Action item:
Please output exactly the lines that run from the line with "tire state of Texas. He is the" through the final line of the data, inclusive, and nothing more.
******
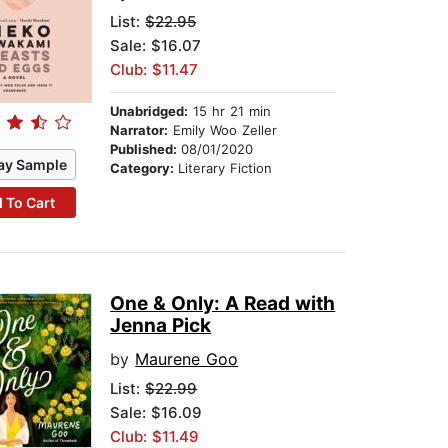
List:
$22.95
Sale: $16.07
Club: $11.47
Unabridged:
15 hr 21 min
Narrator:
Emily Woo Zeller
Published:
08/01/2020
ay Sample
Category:
Literary Fiction
 To Cart
One & Only: A Read with
Jenna Pick
by
Maurene Goo
List:
$22.99
Sale: $16.09
Club: $11.49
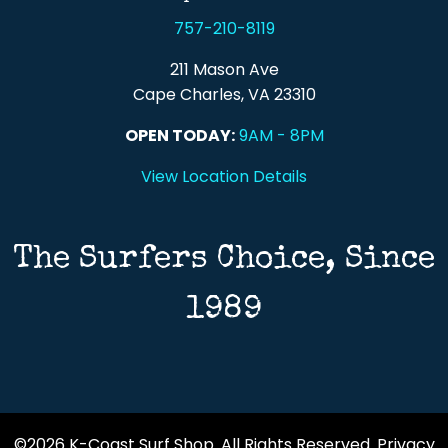
757-210-8119
211 Mason Ave
Cape Charles, VA 23310
OPEN TODAY:
9AM - 8PM
View Location Details
The Surfers Choice, Since
1989
©2026 K-Coast Surf Shop. All Rights Reserved.
Privacy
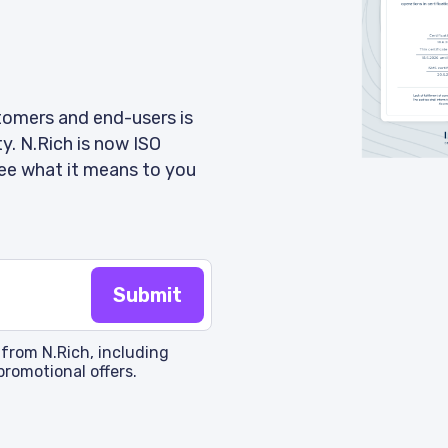
tomers and end-users is
ty. N.Rich is now ISO
ee what it means to you
 from N.Rich, including
promotional offers.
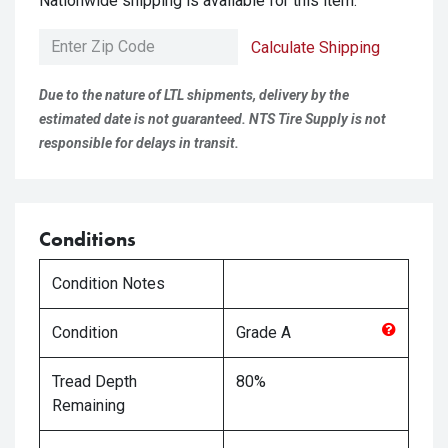
Nationwide shipping is available for this item.
Calculate Shipping
Due to the nature of LTL shipments, delivery by the
estimated date is not guaranteed. NTS Tire Supply is not
responsible for delays in transit.
Conditions
Condition Notes
Condition
Grade
A
Tread Depth
80%
Remaining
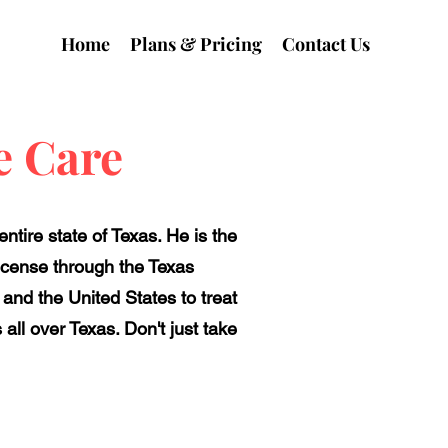
Home
Plans & Pricing
Contact Us
e Care
tire state of Texas. He is the
license through the Texas
 and the United States to treat
all over Texas. Don't just take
******
Output of the task:
tire state of Texas. He is the
license through the Texas
 and the United States to treat
all over Texas. Don't just take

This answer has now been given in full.